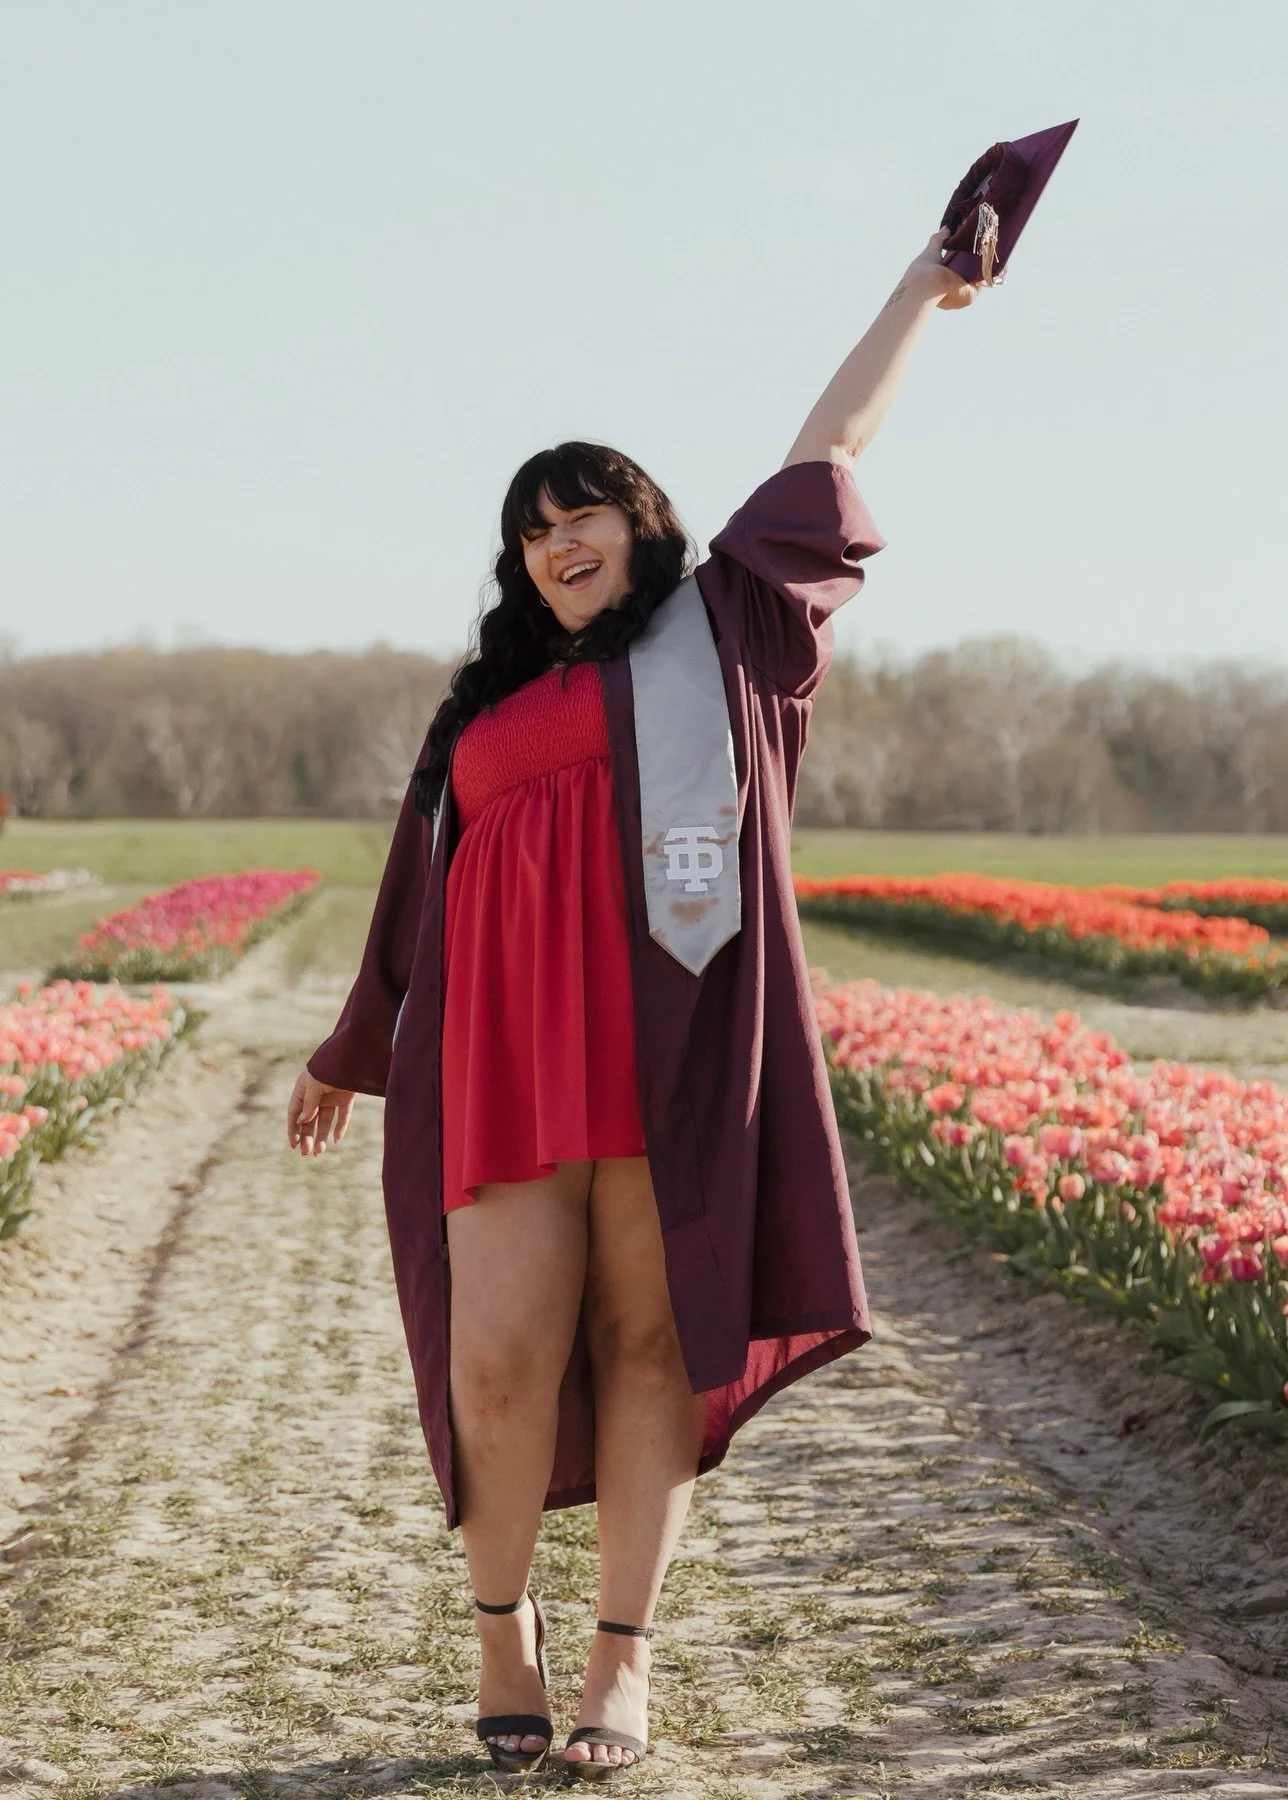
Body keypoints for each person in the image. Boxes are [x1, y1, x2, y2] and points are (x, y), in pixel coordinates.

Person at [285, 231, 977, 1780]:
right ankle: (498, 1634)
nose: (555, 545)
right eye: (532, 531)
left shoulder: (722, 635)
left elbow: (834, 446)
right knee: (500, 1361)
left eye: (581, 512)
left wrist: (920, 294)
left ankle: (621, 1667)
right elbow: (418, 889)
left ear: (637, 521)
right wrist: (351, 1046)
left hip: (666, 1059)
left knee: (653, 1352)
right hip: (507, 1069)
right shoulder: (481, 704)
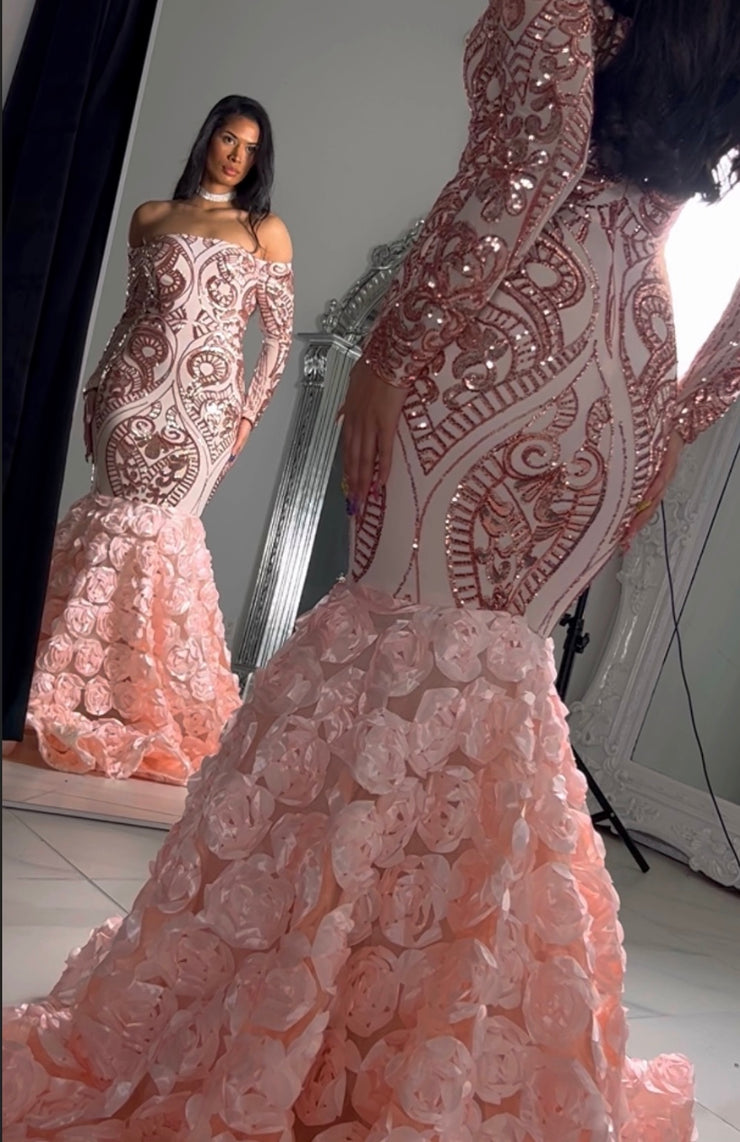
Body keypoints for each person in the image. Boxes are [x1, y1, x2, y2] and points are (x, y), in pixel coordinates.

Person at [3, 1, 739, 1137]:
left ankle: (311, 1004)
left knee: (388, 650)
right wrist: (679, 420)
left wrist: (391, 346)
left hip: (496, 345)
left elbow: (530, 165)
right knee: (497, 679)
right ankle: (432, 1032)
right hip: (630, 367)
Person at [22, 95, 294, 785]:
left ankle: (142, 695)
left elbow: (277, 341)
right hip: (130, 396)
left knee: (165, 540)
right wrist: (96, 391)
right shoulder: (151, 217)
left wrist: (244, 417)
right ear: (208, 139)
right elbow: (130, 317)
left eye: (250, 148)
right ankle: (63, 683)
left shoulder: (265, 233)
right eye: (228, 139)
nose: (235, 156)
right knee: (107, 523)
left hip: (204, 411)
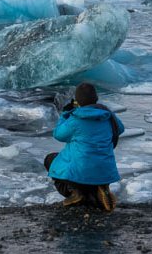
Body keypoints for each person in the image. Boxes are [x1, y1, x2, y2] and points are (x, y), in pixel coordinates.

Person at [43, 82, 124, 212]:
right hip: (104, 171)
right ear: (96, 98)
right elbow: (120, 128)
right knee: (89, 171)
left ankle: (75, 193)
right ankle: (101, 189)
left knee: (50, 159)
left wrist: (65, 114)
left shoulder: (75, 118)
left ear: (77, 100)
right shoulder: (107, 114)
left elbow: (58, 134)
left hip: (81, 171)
• • • • •
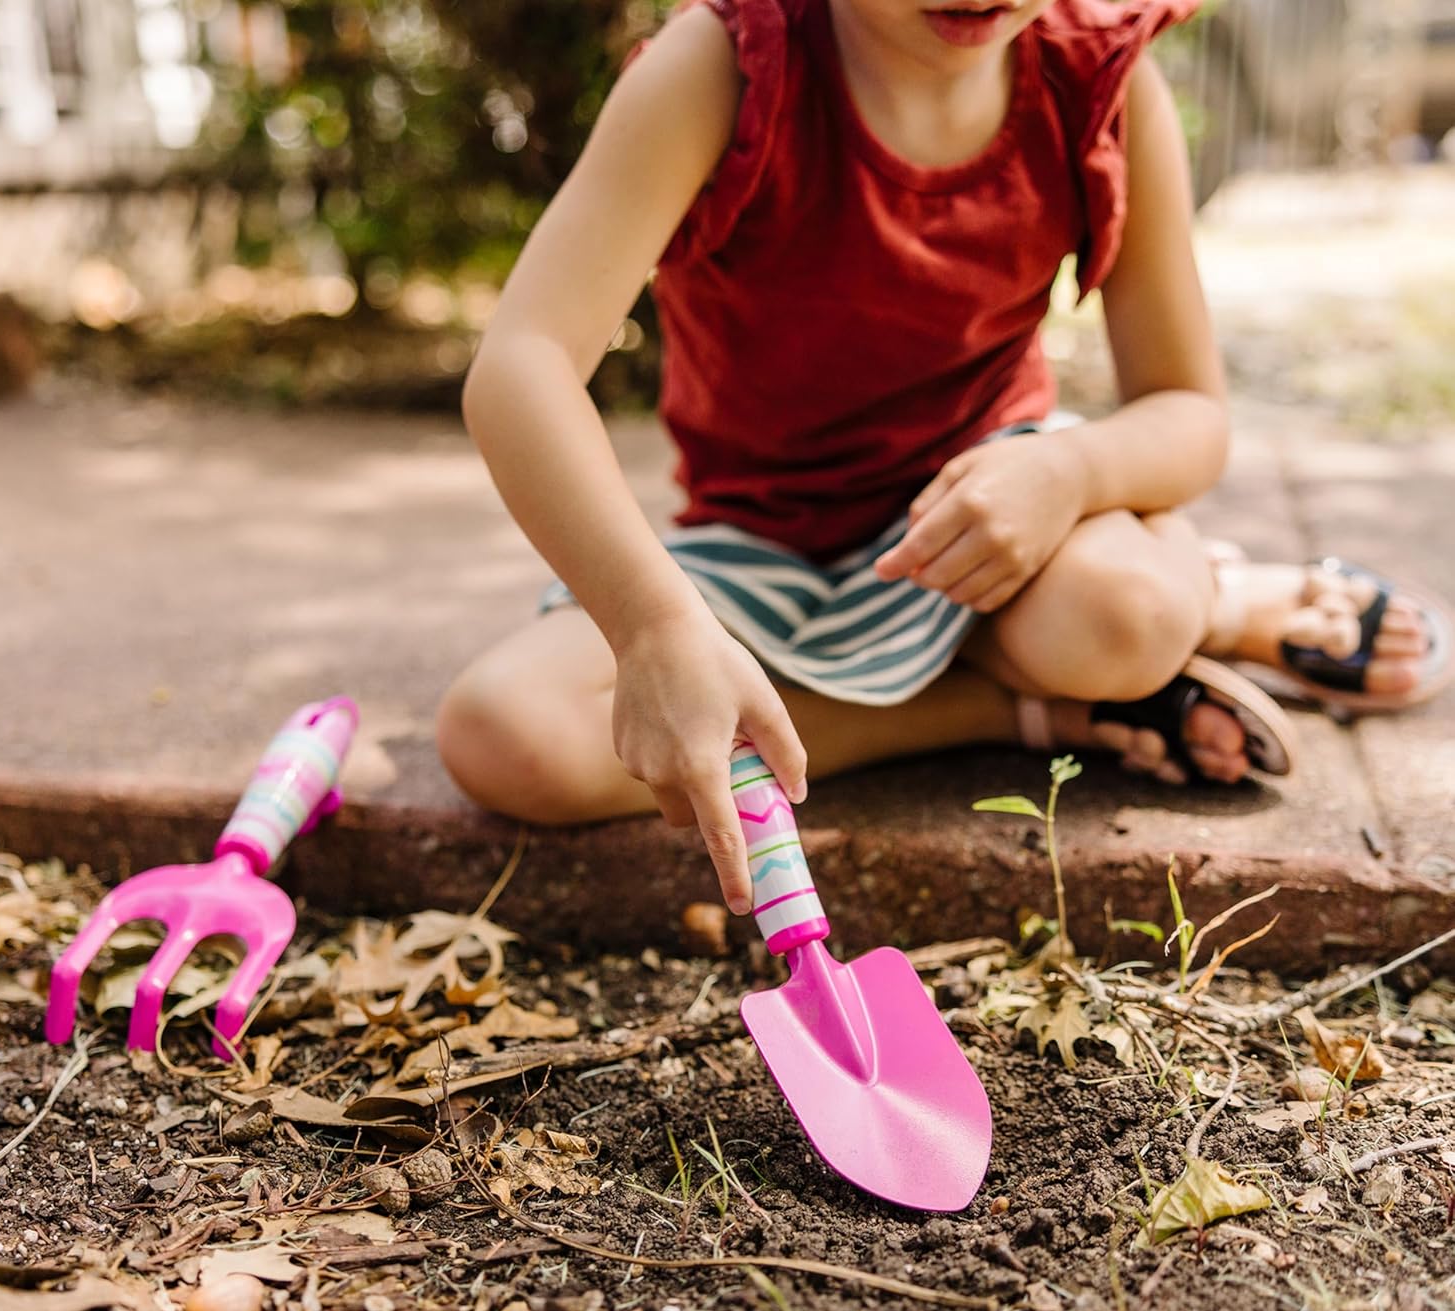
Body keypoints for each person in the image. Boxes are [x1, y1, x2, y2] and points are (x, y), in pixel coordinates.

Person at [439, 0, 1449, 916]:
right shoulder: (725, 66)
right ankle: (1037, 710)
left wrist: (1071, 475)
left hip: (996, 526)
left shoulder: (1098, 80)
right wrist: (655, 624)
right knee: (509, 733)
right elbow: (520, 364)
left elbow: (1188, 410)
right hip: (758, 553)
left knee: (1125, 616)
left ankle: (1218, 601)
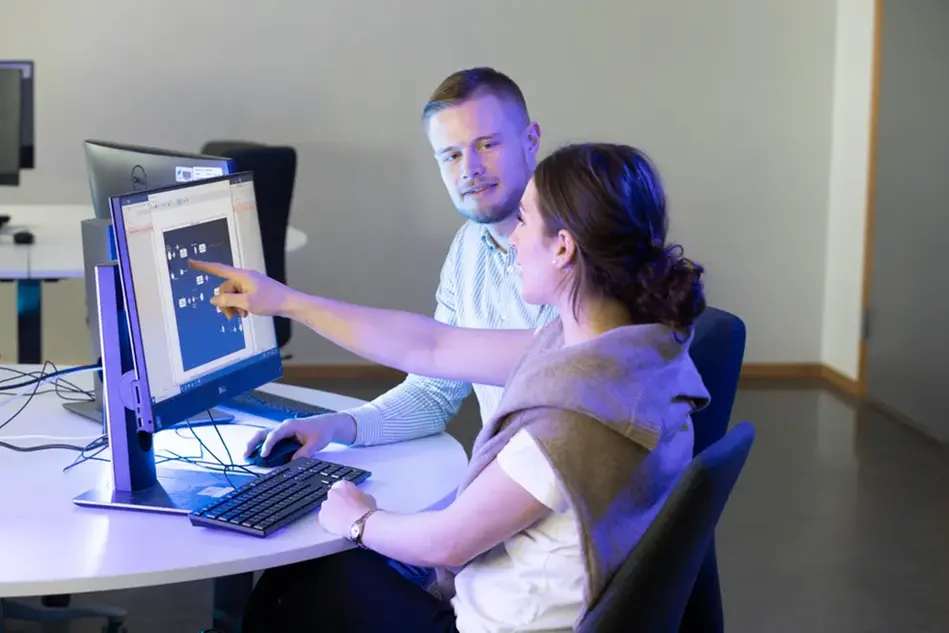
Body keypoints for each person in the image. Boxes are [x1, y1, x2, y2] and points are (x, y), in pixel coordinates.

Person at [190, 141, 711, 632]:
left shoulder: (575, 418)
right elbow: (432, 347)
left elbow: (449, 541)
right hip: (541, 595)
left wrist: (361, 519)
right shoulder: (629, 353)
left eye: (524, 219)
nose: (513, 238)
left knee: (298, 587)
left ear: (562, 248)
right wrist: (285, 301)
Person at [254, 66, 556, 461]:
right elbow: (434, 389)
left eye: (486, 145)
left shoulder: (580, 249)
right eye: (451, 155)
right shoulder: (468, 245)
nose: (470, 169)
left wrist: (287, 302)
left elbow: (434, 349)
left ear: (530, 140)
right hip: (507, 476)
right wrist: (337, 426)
• • • • •
## EXERCISE DIRECTIONS
From the records above, give again only the part that opens with the line containing "left shoulder: (265, 233)" and closes with the line containing "left hip: (81, 171)". Keep both ends but drop the pictures.

## THE ANSWER
left shoulder: (265, 233)
right eye: (228, 139)
nose: (235, 156)
right knee: (107, 523)
left hip: (204, 411)
Body keypoints for each person in the image. Boxes are [x1, y1, x2, y2] and points are (x, y), in pixel coordinates.

Person at [43, 82, 124, 212]:
right hip: (104, 171)
right ear: (96, 98)
right elbow: (120, 128)
right knee: (89, 171)
left ankle: (75, 193)
right ankle: (101, 189)
left knee: (50, 159)
left wrist: (65, 114)
left shoulder: (75, 118)
left ear: (77, 100)
right shoulder: (107, 114)
left elbow: (58, 134)
left hip: (81, 171)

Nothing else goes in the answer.